So many festivals are around isn’t it? Last week we had Ganesh festival, before that Krishna Janmasthmi and before that Rakshabandhan. Festive spirits are in full swing in our home too. Those of you follow me on instagram would have seen my janmashthmi pooja pic- my way is to keep things simple.
Honestly, in India bringing Ganpati at home has become a status symbol. People show off their wealth in form of ganpati celebrations- how big the ganpati is; does it have any silver, gold or diamonds embellished on it? How much are they spending on prassad? So I was talking over the phone with my mom and she said that little kids of our neighbourhood have also welcomed Ganpati in our colony, its a small Ganpati statue that they got with their own pocket money and right from decoration to inviting people for sthapna and arti was done by those kids- isn’t it what festivals are about? Simple yet strong emotions and no show off.
So with other festivals approaching like Navratri, Karva Chauth and Diwali I have began cleaning the house little by little each day. Rubbish removal is a big task, what to throw and what to keep is huge dilemma for Mr. Husband. But my funda is clear-anything that I haven’t worn or used in last two years should go to charity.

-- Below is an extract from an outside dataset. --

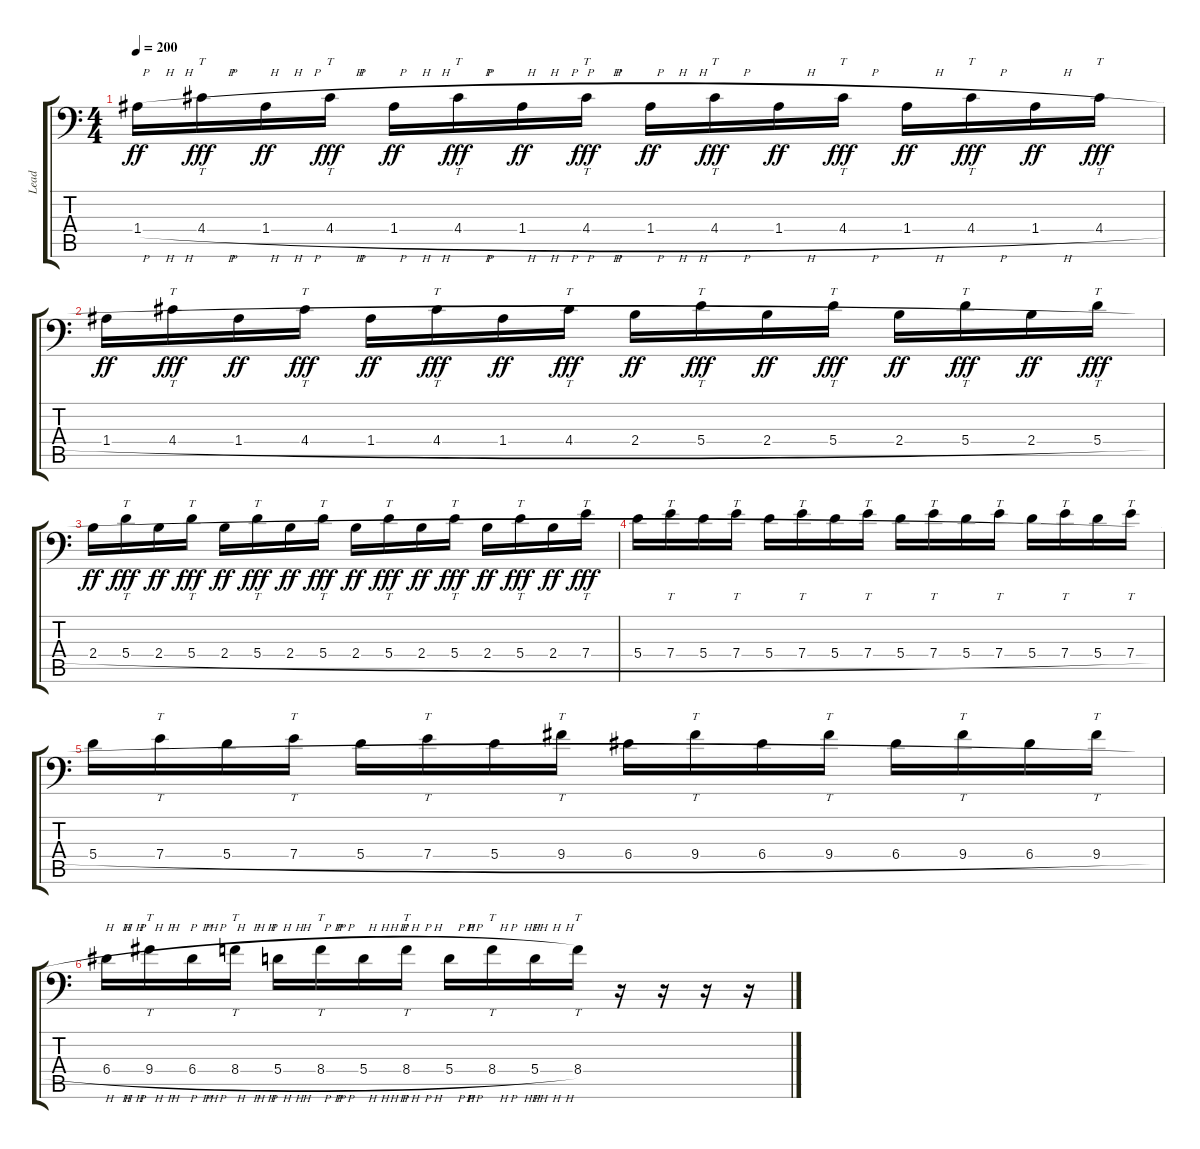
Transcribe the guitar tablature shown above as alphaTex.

So talking about festivals, one of the most common and must have food is Puri and Aloo ki Subji. I have made Palak Puri before for diwali to give it a healthy twist. Today’s post is about Ajwain Massala Puri. Poori-signifies celebration and happiness in most of the India and no big event or occasion is complete without puris- be it on birthdays, anniversaries, parties or as a prassad during festivals.
Dough of flour and salt is rolled out in small circles and then deep fried in oil. While deep frying, it puffs up like a round ball because moisture in the dough changes into steam which expands in all directions. Ajwain and massala puri is great even when served with hot cup of chai. These are great travel snack as well, it says well for 2-4 days and can be relished with just pickle as well.
1 and 1/2 cup wheat flour
3-4 green chillies-finely chopped
1/2 inch ginger piece/adrak-grated
2 teaspoons carom seeds/ajwain
1/4 teaspoon turmeric powder/haldi
Salt as per taste
Water as needed
Oil for frying + 2 tablespoons
Heat a pan and roast carom seeds till it becomes fragrant.
In a mixing bowl add flour, turmeric powder, salt, 2 tablespoons oil, carom seeds, green chillies and ginger. Mix and add water slowly to form the dough. Dough should be firm.
Let the dough rest for 10 minutes. After that, punch the dough for another 1 minute.
Heat oil in a kadai/wok. On a dusted work surface, make medium sized pooris, neither thin nor thick and fry them in hot oil. Drain the pooris on paper napkins to remove excess oil.
The puri dough is tight compared to the dough for parathas or rotis.
You can also add sesame seeds (til) in the dough.
Puris goes well with almost all dry curries.
To make the Punjabi thali serve it with paneer butter massala, aloo chole, dal makhani and green chilli pickle.
For rajasthani thali pair it with mangodi mutter, aloo pyaz ki subji, marwadi lehsun ki chutney and marwadi Bharwa Bhindi.
For gujarati thali, serve it with aloo tamatar nu shaak, gobi mutter, khamman dhokla and keri nu ras.